_SOURCE EXTRACT:_
--------------------------------

File: C:/bsd/rigel/sort/Papers/Parellel.docx

Date: 2023 October

(C) Dennis de Champeaux/ OntoOO

## Parallel Quicksort for Referenced Items with 1 and 3 pivots

Dennis de Champeaux Silicon Valley 2023 October ddc2@ontooo.com

#### **Abstract**

#### 1 Introduction

A google search with 'parallel quicksort' yields numerous references to educational prototype versions, for example: [9.4 Quicksort]. This paper describes the parallel versions of the sequential 'industrial strength' versions, described earlier in [de Champeaux]. These parallel versions are also specific for referenced items (as explained in [de Champeaux]) and have the following properties:

- Guaranteed O(NlogN) worst case complexity
- Linear complexity on constant input
- Competitive performance with also parallel processing of the first partitioning segment
- Proper ordering of scheduling sub-segment processing to prevent a stack overflow, addressing the equivalent concern of the sequential versions, but with a different solution

## Design features of these parallel versions are:

- Using 5 sorting members in the hybrids
- Using two gap array layout in some members
- Reusing the novel technique to obtain better pivots from the sequential version
- Using 4 layers instead of the traditional 2 layers with only insertion sort and sequential quicksort
- Using the C pThread package for a parallel design pattern that has the number of threads as a parameter and can be employed to parallelize any sequential quicksort version as well as similar algorithms that decompose a problem in independent sub-problems.

--------------------------------

_INFORMATION:_
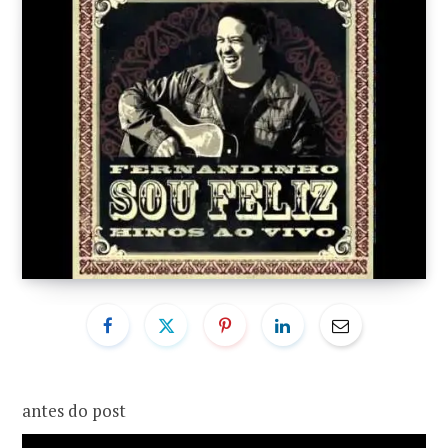
o
r
k
a
m
antes do post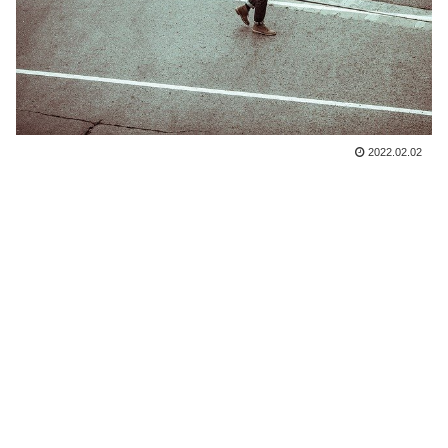
2022.02.02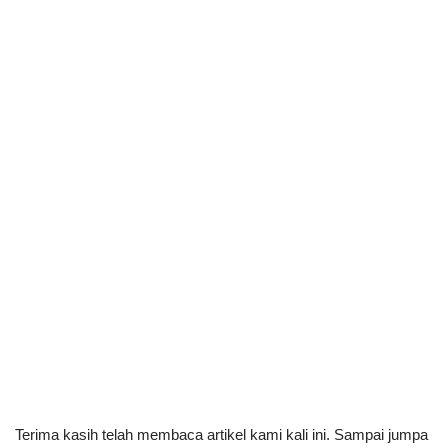
Terima kasih telah membaca artikel kami kali ini. Sampai jumpa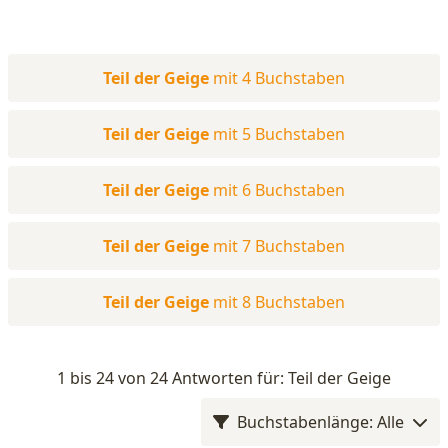
Teil der Geige
mit 4 Buchstaben
Teil der Geige
mit 5 Buchstaben
Teil der Geige
mit 6 Buchstaben
Teil der Geige
mit 7 Buchstaben
Teil der Geige
mit 8 Buchstaben
1 bis 24 von 24 Antworten für: Teil der Geige
Buchstabenlänge: Alle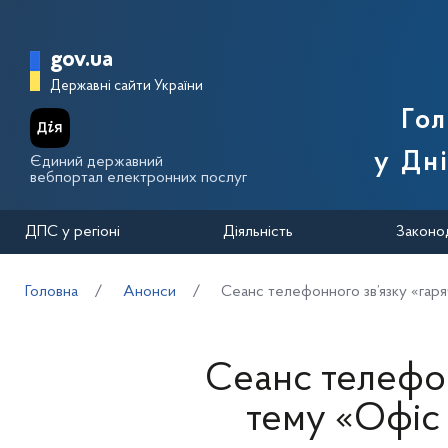
Перейти до основного вмісту
Головна сторінка Державної п
gov.ua
Державні сайти України
Го
у Дн
Єдиний державний
вебпортал електронних послуг
ДПС у регіоні
Діяльність
Законо
Головна
Анонси
Cеанс телефонного зв’язку «гаря
Cеанс телефон
тему «Офіс 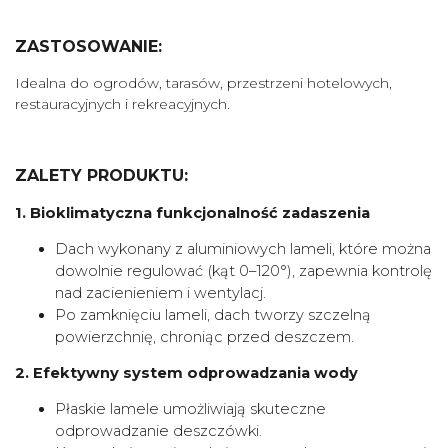
ZASTOSOWANIE:
Idealna do ogrodów, tarasów, przestrzeni hotelowych,
restauracyjnych i rekreacyjnych.
ZALETY PRODUKTU:
1. Bioklimatyczna funkcjonalność zadaszenia
Dach wykonany z aluminiowych lameli, które można
dowolnie regulować (kąt 0–120°), zapewnia kontrolę
nad zacienieniem i wentylacj.
Po zamknięciu lameli, dach tworzy szczelną
powierzchnię, chroniąc przed deszczem.
2. Efektywny system odprowadzania wody
Płaskie lamele umożliwiają skuteczne
odprowadzanie deszczówki.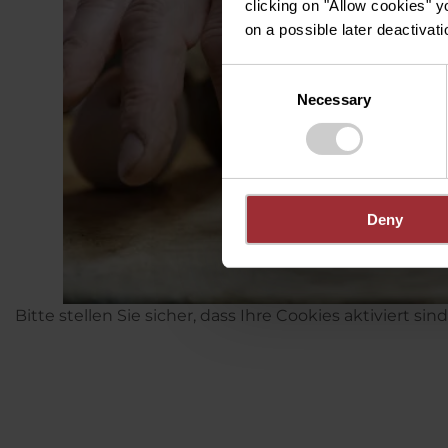
clicking on "Allow cookies" y
on a possible later deactivati
Consent
Necessary
Selection
Deny
Bitte stellen Sie sicher, dass Ihre Cookies aktiviert sin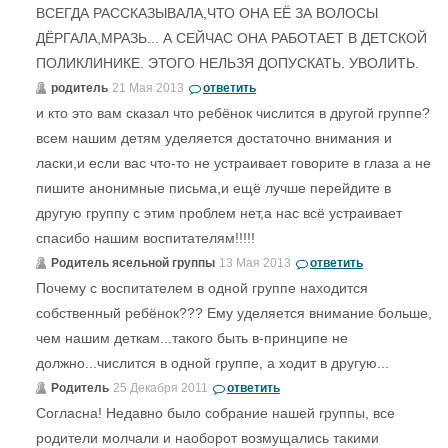
ВСЕГДА РАССКАЗЫВАЛА,ЧТО ОНА ЕЁ ЗА ВОЛОСЫ
ДЁРГАЛА,МРАЗЬ... А СЕЙЧАС ОНА РАБОТАЕТ В ДЕТСКОЙ
ПОЛИКЛИНИКЕ. ЭТОГО НЕЛЬЗЯ ДОПУСКАТЬ. УВОЛИТЬ.
родитель
21 Мая 2013
ответить
и кто это вам сказал что ребёнок числится в другой группе?
всем нашим детям уделяется достаточно внимания и
ласки,и если вас что-то не устраивает говорите в глаза а не
пишите анонимные письма,и ещё лучше перейдите в
другую группу с этим проблем нет,а нас всё устраивает
спасибо нашим воспитателям!!!!!
Родитель ясельной группы
13 Мая 2013
ответить
Почему с воспитателем в одной группе находится
собственный ребёнок??? Ему уделяется внимание больше,
чем нашим деткам...такого быть в-принципе не
должно...числится в одной группе, а ходит в другую...
Родитель
25 Декабря 2011
ответить
Согласна! Недавно было собрание нашей группы, все
родители молчали и наоборот возмущались такими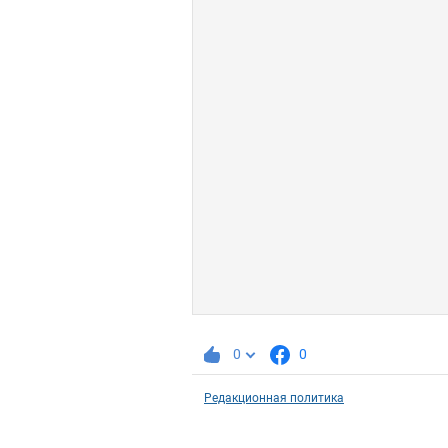
0
0
Редакционная политика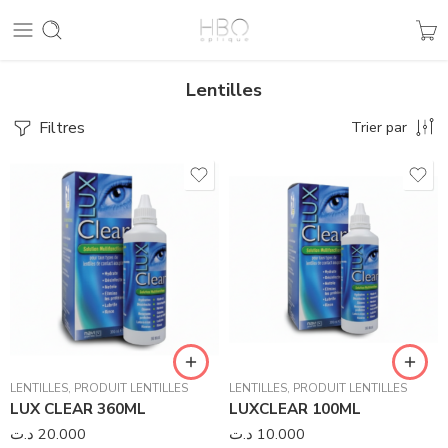
Lentilles
Filtres
Trier par
LENTILLES
,
PRODUIT LENTILLES
LENTILLES
,
PRODUIT LENTILLES
LUX CLEAR 360ML
LUXCLEAR 100ML
د.ت
20.000
د.ت
10.000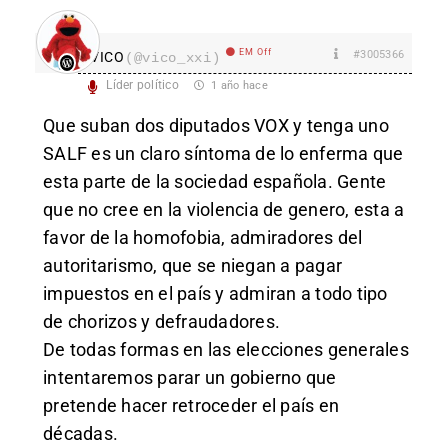
EM Off
#3005366
VICO
(@vico_xxi)
Líder político
1 año hace
Que suban dos diputados VOX y tenga uno
SALF es un claro síntoma de lo enferma que
esta parte de la sociedad española. Gente
que no cree en la violencia de genero, esta a
favor de la homofobia, admiradores del
autoritarismo, que se niegan a pagar
impuestos en el país y admiran a todo tipo
de chorizos y defraudadores.
De todas formas en las elecciones generales
intentaremos parar un gobierno que
pretende hacer retroceder el país en
décadas.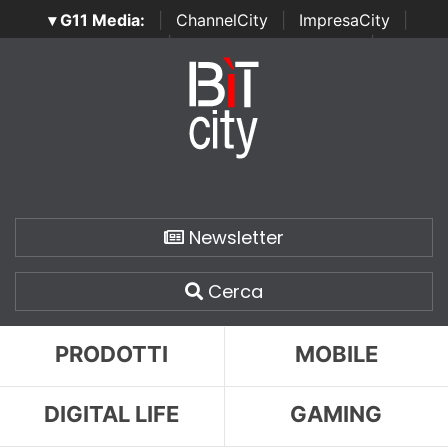
▾ G11 Media:
|
ChannelCity
|
ImpresaCity
|
SecurityOpenLab
|
Italian Channel Awards
|
Italian
Project Awards
|
Italian Security Awards
|
...
Newsletter
Cerca
PRODOTTI
MOBILE
DIGITAL LIFE
GAMING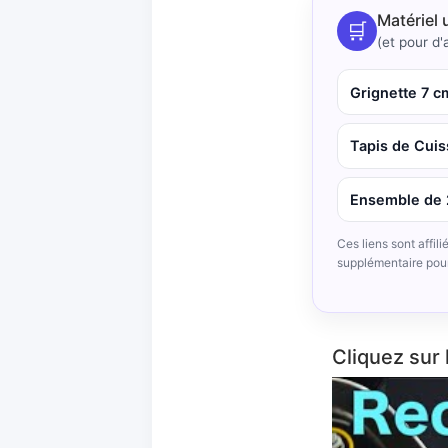
Matériel 
🛒
(et pour d'a
Grignette 7 c
Tapis de Cuis
Ensemble de 2
Ces liens sont affil
supplémentaire pou
Cliquez sur 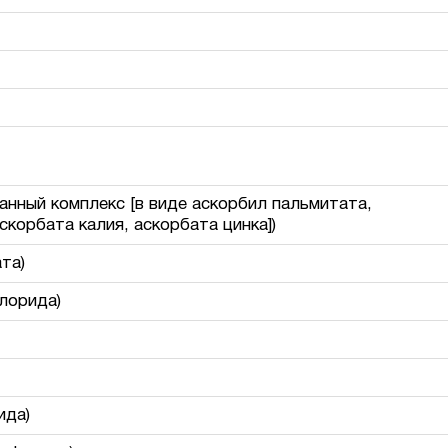
нный комплекс [в виде аскорбил пальмитата,
скорбата калия, аскорбата цинка])
та)
хлорида)
ида)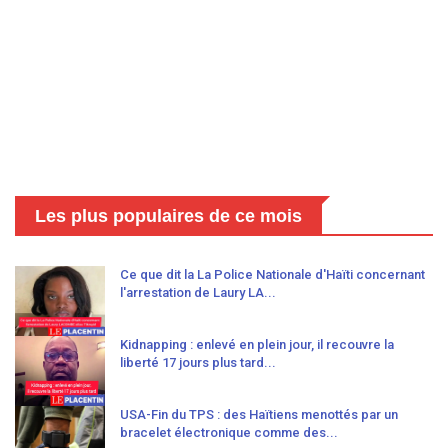
Les plus populaires de ce mois
Ce que dit la La Police Nationale d'Haïti concernant
l'arrestation de Laury LA...
Kidnapping : enlevé en plein jour, il recouvre la
liberté 17 jours plus tard...
USA-Fin du TPS : des Haïtiens menottés par un
bracelet électronique comme des...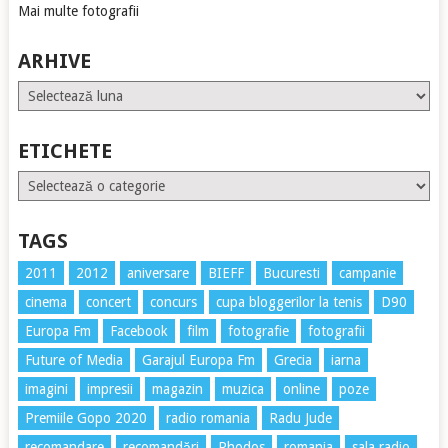
Mai multe fotografii
ARHIVE
Arhive
ETICHETE
Etichete
TAGS
2011
2012
aniversare
BIEFF
Bucuresti
campanie
cinema
concert
concurs
cupa bloggerilor la tenis
D90
Europa Fm
Facebook
film
fotografie
fotografii
Future of Media
Garajul Europa Fm
Grecia
iarna
imagini
impresii
magazin
muzica
online
poze
Premiile Gopo 2020
radio romania
Radu Jude
recomandare
recomandări
Rhodos
romania
sala radio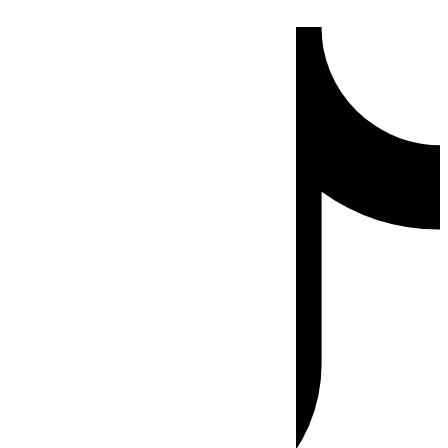
Ir
Tiktok
al
contenido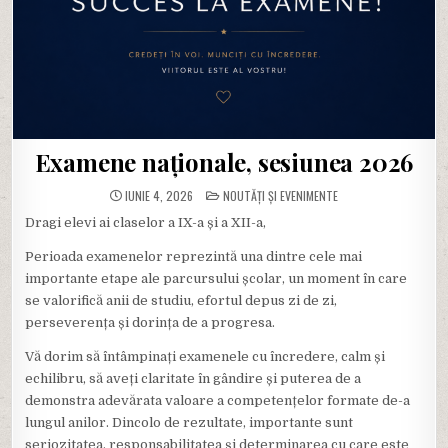
Examene naționale, sesiunea 2026
POSTED
IUNIE 4, 2026
NOUTĂȚI ȘI EVENIMENTE
IN
Dragi elevi ai claselor a IX-a și a XII-a,
Perioada examenelor reprezintă una dintre cele mai
importante etape ale parcursului școlar, un moment în care
se valorifică anii de studiu, efortul depus zi de zi,
perseverența și dorința de a progresa.
Vă dorim să întâmpinați examenele cu încredere, calm și
echilibru, să aveți claritate în gândire și puterea de a
demonstra adevărata valoare a competențelor formate de-a
lungul anilor. Dincolo de rezultate, importante sunt
seriozitatea, responsabilitatea și determinarea cu care este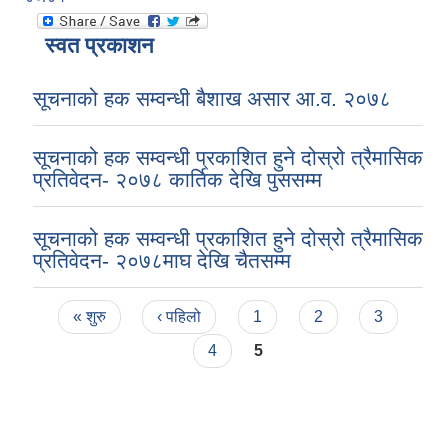
स्वत प्रकाशन
सूचनाको हक सम्वन्धी बैशाख असार आ.व. २०७८
सूचनाको हक सम्वन्धी प्रकाशित हुने दोस्रो त्रैमासिक
प्रतिवेदन- २०७८ कार्तिक देखि पुससम्म
सूचनाको हक सम्वन्धी प्रकाशित हुने दोस्रो त्रैमासिक
प्रतिवेदन- २०७८माघ देखि चैतसम्म
Pages
« शुरु
‹ पहिलो
1
2
3
4
5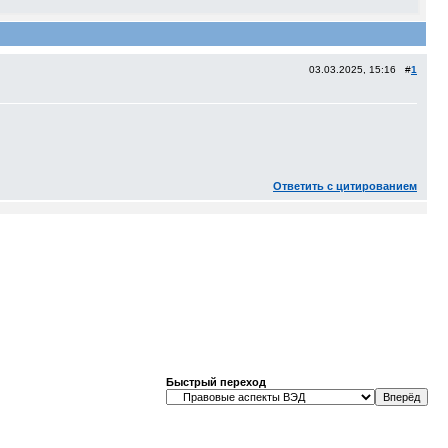
03.03.2025, 15:16 #
1
Ответить с цитированием
Быстрый переход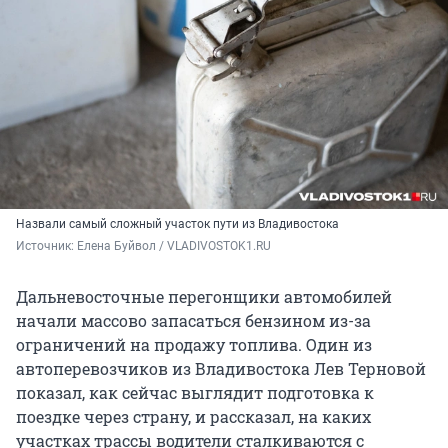
Назвали самый сложный участок пути из Владивостока
Источник: 
Елена Буйвол / VLADIVOSTOK1.RU
Дальневосточные перегонщики автомобилей
начали массово запасаться бензином из-за
ограничений на продажу топлива. Один из
автоперевозчиков из Владивостока Лев Терновой
показал, как сейчас выглядит подготовка к
поездке через страну, и рассказал, на каких
участках трассы водители сталкиваются с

--------------------------------

_TRY IT:_ Quote the parallel quicksort text word for word, starting with "## Design features" and going on through "in independent sub-problems.".

_YOUR RESPONSE:_
## Design features of these parallel versions are:

- Using 5 sorting members in the hybrids
- Using two gap array layout in some members
- Reusing the novel technique to obtain better pivots from the sequential version
- Using 4 layers instead of the traditional 2 layers with only insertion sort and sequential quicksort
- Using the C pThread package for a parallel design pattern that has the number of threads as a parameter and can be employed to parallelize any sequential quicksort version as well as similar algorithms that decompose a problem in independent sub-problems.